LAU elections: Secular wins big

In the LAU Beirut campus, independents took 9 out of the 15 seats, the Amal Movement took 4, and the Lebanese Forces took 2. In Byblos, independent students won 5 seats, the Amal Movement won 1, and the Lebanese Forces won 9.

However, Hezbollah and Free Patriotic Movement parties withdrew their candidates from the race earlier in October for fears that the e-voting system “doesn’t allow for proper privacy or oversight” as mentioned in The Daily Star.

The victory marks a massive shift in the student body’s perspectives. In comparison to October 2019, independent students in LAU won 2 seats in Beirut and 2 in Byblos. In October 2020, the number rose to 14 seats in total.

Would AUB student elections bring about the same change?

Understanding the AUB Student Council

The AUB student government is split into main governmental bodies: The Student Representative Council (SRC), and the University Student Faculty Committee (USFC).

The SRC is fully composed of students, and normally handles things relating to student activities and so on within different faculties.

In contrast, the USFC acts as a liaison between the student body and administration and handles more pressing concerns related to life on campus and student affairs.

As per the university’s website, “it represents all students at the university and provides a forum for expression, discussion, and action concerning student rights, privileges and opinions.”

The website also states that “the committees should be “elected by the student body within six to eight weeks of the start of the Fall Semester of each academic year.” The last time the university held elections was in 2018.

Elections over the past few years

During the 2018 elections, the AUB Secular Club –the university’s independent political movement– secured 22 SRC seats out of 81 and 2 USFC seats out of 19. 

The club has been a regular participant in student elections since 2010, and has managed to increase its presence in student councils over the past 10 years.

Independent political parties have come up across different universities.
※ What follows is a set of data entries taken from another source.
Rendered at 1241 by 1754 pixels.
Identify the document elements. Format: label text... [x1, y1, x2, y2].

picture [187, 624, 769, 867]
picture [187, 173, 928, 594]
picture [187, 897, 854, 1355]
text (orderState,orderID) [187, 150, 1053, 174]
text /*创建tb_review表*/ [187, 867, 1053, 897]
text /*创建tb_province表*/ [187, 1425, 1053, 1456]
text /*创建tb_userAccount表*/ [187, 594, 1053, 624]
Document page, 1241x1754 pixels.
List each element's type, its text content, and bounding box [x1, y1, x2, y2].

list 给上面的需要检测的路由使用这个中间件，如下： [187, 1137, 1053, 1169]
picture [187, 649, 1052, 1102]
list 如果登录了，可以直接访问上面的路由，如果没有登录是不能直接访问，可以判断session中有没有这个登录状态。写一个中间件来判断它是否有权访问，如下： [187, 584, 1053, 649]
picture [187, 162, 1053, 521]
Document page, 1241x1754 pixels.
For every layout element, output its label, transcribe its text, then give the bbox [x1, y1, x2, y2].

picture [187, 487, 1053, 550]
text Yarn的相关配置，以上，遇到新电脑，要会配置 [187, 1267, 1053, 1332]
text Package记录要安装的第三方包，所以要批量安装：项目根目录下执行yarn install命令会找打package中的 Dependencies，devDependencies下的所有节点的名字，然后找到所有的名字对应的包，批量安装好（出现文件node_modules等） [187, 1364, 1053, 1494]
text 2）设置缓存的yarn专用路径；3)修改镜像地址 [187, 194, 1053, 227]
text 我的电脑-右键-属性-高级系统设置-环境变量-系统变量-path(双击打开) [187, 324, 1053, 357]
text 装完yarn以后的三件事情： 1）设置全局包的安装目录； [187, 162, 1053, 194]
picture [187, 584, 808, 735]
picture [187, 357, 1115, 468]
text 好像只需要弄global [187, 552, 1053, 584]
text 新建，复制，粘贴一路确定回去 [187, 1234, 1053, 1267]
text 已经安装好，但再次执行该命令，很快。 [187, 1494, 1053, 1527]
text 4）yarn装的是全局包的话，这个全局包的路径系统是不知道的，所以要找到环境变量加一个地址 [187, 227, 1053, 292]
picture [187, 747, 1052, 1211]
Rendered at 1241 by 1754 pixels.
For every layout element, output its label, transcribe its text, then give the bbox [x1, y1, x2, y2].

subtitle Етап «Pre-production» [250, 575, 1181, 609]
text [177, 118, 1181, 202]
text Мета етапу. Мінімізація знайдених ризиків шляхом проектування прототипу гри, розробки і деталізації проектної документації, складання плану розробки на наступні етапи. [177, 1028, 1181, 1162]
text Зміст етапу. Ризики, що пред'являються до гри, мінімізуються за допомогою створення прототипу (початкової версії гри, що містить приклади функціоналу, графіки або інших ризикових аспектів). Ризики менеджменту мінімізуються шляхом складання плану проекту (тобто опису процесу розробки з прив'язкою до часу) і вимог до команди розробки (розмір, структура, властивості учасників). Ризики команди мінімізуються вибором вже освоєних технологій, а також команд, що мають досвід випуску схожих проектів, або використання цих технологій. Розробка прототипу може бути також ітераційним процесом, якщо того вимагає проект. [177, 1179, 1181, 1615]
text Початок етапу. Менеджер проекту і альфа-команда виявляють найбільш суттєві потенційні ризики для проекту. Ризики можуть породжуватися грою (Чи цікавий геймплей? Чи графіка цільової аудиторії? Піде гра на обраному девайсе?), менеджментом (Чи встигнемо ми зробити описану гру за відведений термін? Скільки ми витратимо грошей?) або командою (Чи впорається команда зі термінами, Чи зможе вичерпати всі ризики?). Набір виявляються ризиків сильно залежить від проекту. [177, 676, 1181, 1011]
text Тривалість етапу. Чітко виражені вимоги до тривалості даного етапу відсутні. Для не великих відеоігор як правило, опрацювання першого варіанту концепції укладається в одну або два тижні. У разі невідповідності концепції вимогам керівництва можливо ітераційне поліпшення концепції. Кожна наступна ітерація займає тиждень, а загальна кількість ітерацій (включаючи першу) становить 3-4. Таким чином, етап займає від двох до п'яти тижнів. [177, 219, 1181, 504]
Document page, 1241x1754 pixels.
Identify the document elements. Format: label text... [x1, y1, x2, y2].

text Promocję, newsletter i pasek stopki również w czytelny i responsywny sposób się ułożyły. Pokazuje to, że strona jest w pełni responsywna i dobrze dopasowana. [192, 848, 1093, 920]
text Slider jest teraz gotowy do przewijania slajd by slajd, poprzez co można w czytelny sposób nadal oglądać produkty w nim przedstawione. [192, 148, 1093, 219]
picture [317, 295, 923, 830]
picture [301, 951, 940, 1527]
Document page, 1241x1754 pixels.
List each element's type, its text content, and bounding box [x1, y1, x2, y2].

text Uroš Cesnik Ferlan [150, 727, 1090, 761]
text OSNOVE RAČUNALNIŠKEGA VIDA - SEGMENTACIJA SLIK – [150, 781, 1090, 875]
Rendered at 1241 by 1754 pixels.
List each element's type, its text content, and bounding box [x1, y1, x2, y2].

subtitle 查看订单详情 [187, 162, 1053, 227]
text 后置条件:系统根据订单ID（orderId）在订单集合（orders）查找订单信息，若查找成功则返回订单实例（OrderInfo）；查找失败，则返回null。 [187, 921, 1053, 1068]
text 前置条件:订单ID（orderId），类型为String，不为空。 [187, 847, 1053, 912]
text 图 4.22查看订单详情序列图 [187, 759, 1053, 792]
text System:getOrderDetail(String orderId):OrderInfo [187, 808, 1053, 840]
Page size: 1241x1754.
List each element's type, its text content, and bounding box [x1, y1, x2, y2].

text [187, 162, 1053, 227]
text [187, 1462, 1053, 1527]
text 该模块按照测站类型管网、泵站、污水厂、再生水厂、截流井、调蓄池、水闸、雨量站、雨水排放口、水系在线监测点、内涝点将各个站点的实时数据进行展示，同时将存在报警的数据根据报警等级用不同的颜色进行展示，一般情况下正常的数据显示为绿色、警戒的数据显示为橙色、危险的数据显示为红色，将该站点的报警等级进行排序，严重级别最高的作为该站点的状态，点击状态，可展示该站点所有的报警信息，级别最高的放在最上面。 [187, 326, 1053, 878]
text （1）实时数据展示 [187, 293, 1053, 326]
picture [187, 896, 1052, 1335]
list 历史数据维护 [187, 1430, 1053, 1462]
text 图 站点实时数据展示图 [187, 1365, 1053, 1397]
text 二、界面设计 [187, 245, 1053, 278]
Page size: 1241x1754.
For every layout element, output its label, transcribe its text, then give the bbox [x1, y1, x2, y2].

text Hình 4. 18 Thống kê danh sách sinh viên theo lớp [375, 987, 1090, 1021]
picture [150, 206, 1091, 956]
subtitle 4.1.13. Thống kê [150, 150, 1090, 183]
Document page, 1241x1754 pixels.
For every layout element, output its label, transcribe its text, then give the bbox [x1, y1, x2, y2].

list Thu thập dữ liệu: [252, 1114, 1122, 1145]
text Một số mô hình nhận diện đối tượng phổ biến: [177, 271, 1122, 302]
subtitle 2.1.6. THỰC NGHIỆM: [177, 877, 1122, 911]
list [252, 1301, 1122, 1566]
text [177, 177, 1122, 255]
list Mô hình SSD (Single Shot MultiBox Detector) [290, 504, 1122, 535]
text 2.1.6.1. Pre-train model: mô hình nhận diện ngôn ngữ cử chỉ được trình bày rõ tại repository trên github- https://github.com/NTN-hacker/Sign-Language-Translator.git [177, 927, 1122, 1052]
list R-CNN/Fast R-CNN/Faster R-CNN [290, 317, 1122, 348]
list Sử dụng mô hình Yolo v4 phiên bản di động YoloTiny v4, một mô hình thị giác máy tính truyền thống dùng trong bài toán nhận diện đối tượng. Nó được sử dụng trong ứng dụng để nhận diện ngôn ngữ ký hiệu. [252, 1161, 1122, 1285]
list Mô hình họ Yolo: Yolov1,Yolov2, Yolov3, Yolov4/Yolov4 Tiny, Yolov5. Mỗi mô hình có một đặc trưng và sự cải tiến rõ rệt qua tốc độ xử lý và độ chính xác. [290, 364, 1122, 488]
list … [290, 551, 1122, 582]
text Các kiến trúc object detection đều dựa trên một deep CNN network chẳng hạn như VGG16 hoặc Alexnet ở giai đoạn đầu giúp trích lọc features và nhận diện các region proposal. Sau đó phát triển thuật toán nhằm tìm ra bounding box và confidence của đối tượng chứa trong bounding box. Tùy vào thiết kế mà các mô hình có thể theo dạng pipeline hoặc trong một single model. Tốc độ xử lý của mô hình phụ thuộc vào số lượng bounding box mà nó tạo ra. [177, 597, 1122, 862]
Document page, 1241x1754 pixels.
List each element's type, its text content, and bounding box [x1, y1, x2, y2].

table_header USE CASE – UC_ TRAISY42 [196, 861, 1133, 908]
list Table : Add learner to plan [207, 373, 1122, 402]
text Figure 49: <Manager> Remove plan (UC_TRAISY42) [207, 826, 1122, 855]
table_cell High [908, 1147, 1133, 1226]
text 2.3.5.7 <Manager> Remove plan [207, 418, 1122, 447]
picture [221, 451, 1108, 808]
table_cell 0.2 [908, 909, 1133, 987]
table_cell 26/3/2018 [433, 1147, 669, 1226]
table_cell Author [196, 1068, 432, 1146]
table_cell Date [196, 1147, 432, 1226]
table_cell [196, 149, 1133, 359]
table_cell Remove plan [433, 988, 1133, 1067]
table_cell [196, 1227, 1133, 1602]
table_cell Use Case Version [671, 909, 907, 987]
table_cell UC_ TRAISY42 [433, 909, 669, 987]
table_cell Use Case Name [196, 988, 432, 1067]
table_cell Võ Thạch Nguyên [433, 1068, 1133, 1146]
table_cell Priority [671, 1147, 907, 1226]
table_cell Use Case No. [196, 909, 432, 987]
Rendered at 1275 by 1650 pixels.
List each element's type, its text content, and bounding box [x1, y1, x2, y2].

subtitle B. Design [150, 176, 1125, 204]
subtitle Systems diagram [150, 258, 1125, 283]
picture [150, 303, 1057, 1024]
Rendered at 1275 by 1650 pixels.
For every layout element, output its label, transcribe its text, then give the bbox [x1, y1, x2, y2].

While they have not yet managed to win the grand majority of the seats on student councils, they’ve certainly made their presence felt.

If AUB is choosing not to hold elections for two years in a row, the university is clarifying that the student council has no important role to play in the decision-making process during these difficult circumstances.

Decisions pertaining to tuition fee increases, exchange rates and so on will be made solely by the administration, leaving no room for the student body to organize change from within.

After being shut out of meeting rooms, the students and alumni have resorted to protesting as a means of inducing change.